Op de achterzijde van het erf, gericht op land en vee en op opslag van oogst en werktuigen, was er geen tijd om de boel altijd netjes aan kant te hebben. Bovendien, alles wat groeide had nut, en zolang het niet in de weg stond, kon het geen kwaad. De vaak karige verharding lag alleen daar waar er het meeste gereden en gewerkt werd, de rest werd aan de natuur overgelaten. Dit leverde de vandaag de dag de zo gewaardeerde lommer- en kruidenrijke plaatjes van oude boeren eren op.
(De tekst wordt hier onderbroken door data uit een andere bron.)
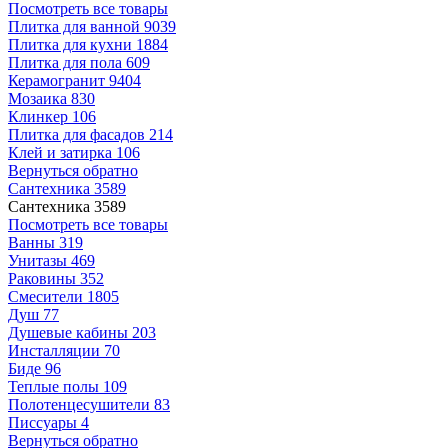
Посмотреть все товары
Плитка для ванной
9039
Плитка для кухни
1884
Плитка для пола
609
Керамогранит
9404
Мозаика
830
Клинкер
106
Плитка для фасадов
214
Клей и затирка
106
Вернуться обратно
Сантехника
3589
Сантехника
3589
Посмотреть все товары
Ванны
319
Унитазы
469
Раковины
352
Смесители
1805
Душ
77
Душевые кабины
203
Инсталляции
70
Биде
96
Теплые полы
109
Полотенцесушители
83
Писсуары
4
Вернуться обратно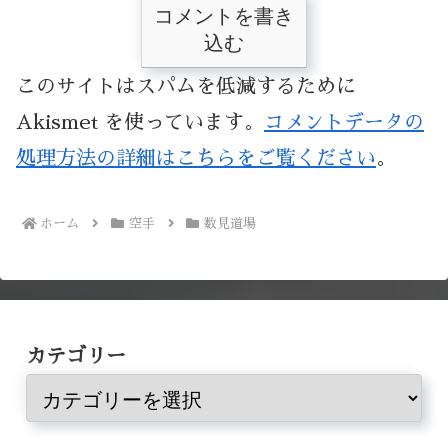
コメントを書き
込む
このサイトはスパムを低減するために
Akismet を使っています。
コメントデータの
処理方法の詳細はこちらをご覧ください
。
ホーム
空手
数見道場
カテゴリー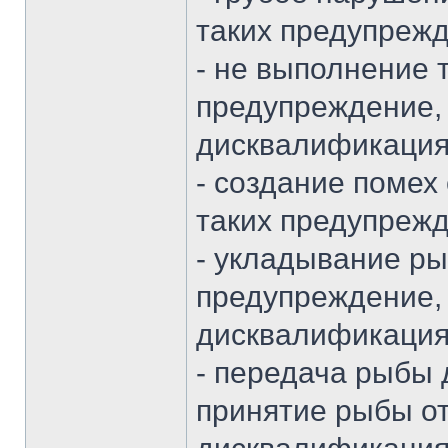
таких предупреж
- не выполнение 
предупреждение, 
дисквалификация
- создание помех
таких предупреж
- укладывание рыб
предупреждение, 
дисквалификация
- передача рыбы д
принятие рыбы от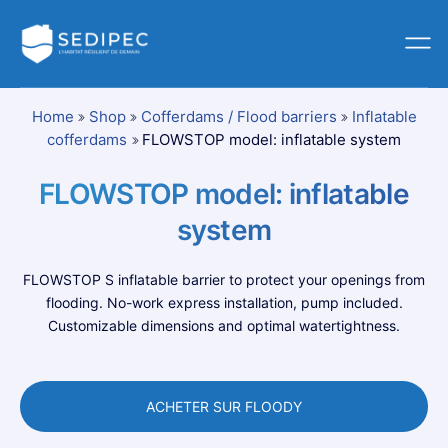
Home
Shop
Cofferdams / Flood barriers
Inflatable
cofferdams
FLOWSTOP model: inflatable system
FLOWSTOP model: inflatable
system
FLOWSTOP S inflatable barrier to protect your openings from
flooding. No-work express installation, pump included.
Customizable dimensions and optimal watertightness.
ACHETER SUR FLOODY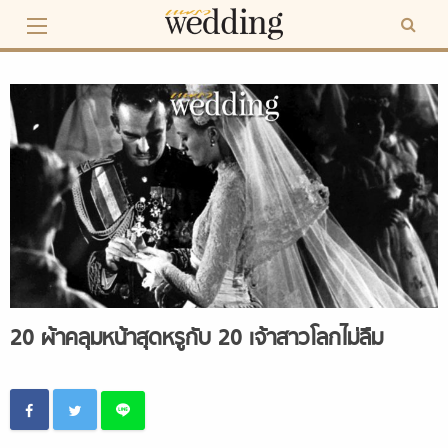
Skip
to
content
20 ผ้าคลุมหน้าสุดหรูกับ 20 เจ้าสาวโลกไม่ลืม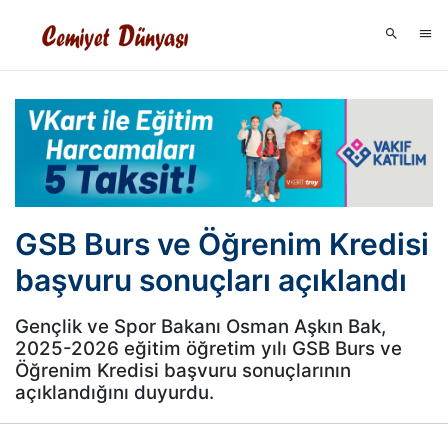
GSB Burs ve Öğrenim Kredisi
başvuru sonuçları açıklandı
Gençlik ve Spor Bakanı Osman Aşkın Bak,
2025-2026 eğitim öğretim yılı GSB Burs ve
Öğrenim Kredisi başvuru sonuçlarının
açıklandığını duyurdu.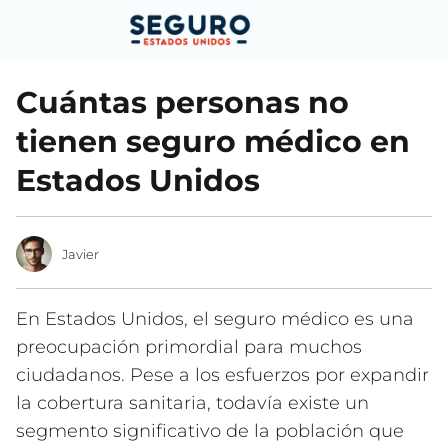
Cuántas personas no
tienen seguro médico en
Estados Unidos
Javier
En Estados Unidos, el seguro médico es una
preocupación primordial para muchos
ciudadanos. Pese a los esfuerzos por expandir
la cobertura sanitaria, todavía existe un
segmento significativo de la población que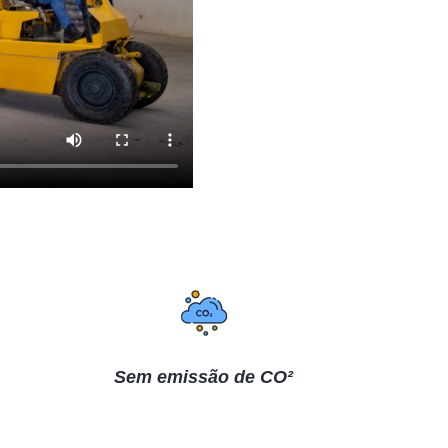
Sem emissão de CO²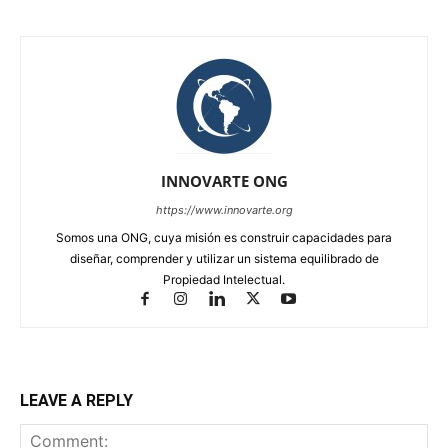
INNOVARTE ONG
https://www.innovarte.org
Somos una ONG, cuya misión es construir capacidades para
diseñar, comprender y utilizar un sistema equilibrado de
Propiedad Intelectual.
LEAVE A REPLY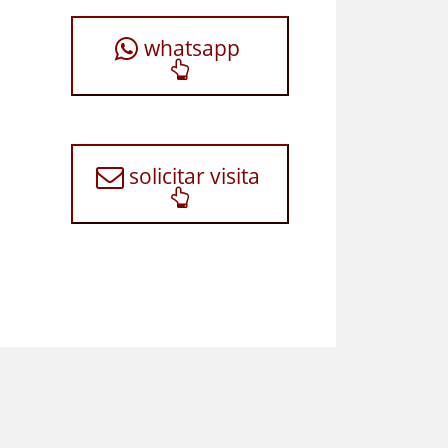
whatsapp
solicitar visita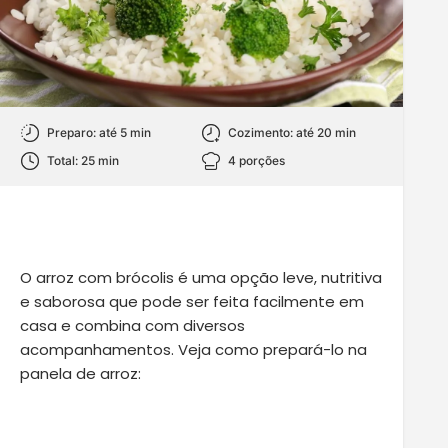
Preparo: até 5 min
Cozimento: até 20 min
Total: 25 min
4 porções
O arroz com brócolis é uma opção leve, nutritiva
e saborosa que pode ser feita facilmente em
casa e combina com diversos
acompanhamentos. Veja como prepará-lo na
panela de arroz: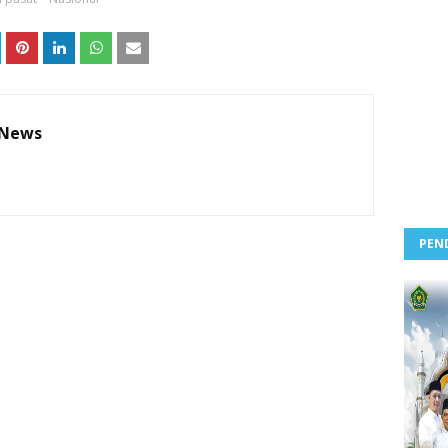
 News
PEN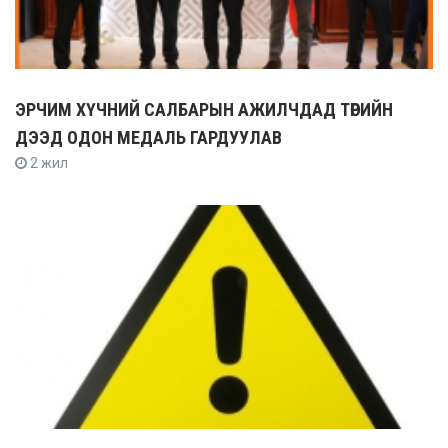
ЭРЧИМ ХҮЧНИЙ САЛБАРЫН АЖИЛЧДАД ТӨРИЙН
ДЭЭД ОДОН МЕДАЛЬ ГАРДУУЛАВ
2 жил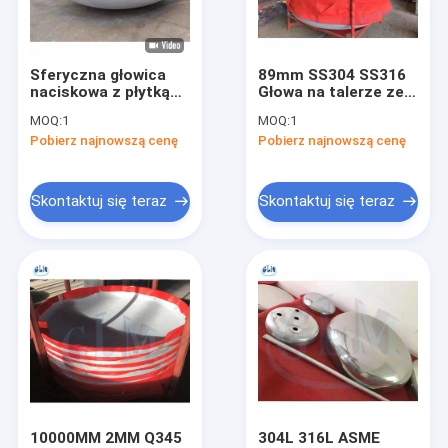
Wycieczka po fabryce
Kontrola jakości
Sferyczna głowica
89mm SS304 SS316
naciskowa z płytką
Głowa na talerze ze
Skontaktuj się z nami
końcową dla
stali nierdzewnej
MOQ:
1
MOQ:
1
urządzeń
Głowa torysferyczna
Pobierz najnowszą cenę
Pobierz najnowszą cenę
chemicznych
do uszczelniania rur
Aktualności
Sprawy
Skontaktuj się teraz
Skontaktuj się teraz
Głowa talerza eliptyczna
Głowa naczynia ze stali nierdzewnej
Głowa naczynia ciśnieniowego
Głowy zbiorników
10000MM 2MM Q345
304L 316L ASME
De beplanting op het achtererf was veelal karig: de ruimte werd zo goed mogelijk benut voor het boerenbedrijf.

Charmant

De charme van een oorspronkelijk erf ligt in het wat durven laten vieren van de teugels daar waar er ruimte voor is. De erven als geheel waren sober en doeltreffend ingericht. Niks valse sier: de charme zat en zit ‘m juist in de eenvoud van de materialen en beplantingen, op basis van de aloude indeling en taakverdeling binnen de boerderij. Vandaag de dag ook een goed excuus als u niet veel tijd voor onderhoud beschikbaar hebt…

Moment in de tijd

Een erf is vaak geen weergave van een bepaald tijdsmoment: er zijn meestal verschillende tijdsperioden binnen een erf te onderscheiden, net zoals er binnen een boerderij verschillende tijdslagen te ontdekken zijn.

Waar het om gaat is dat u de verschillende tijdslagen van uw erf en de elementen die daarbij horen als zodanig herkent, en al dan niet samen met een adviseur op waarde weet te schatten. Dan kunt u bewust een keuze maken voor wat betreft de aanpassingen en de verdere inrichting en ontwikkeling van het erf. Misschien pelt u nog meer lagen af, om de oorspronkelijke basis bloot te leggen en daarop verder te gaan, wellicht voegt u enkele lagen toe.

Historisch of hedendaags?

Verdiep u eens in het organisme dat boerenerf heet, om vervolgens te komen tot een helder plan van aanpak dat de historie van boerderij en erf weer tot leven brengt.  Daarbij is er altijd ruimte voor een hedendaagse tijdslaag, namelijk die van u.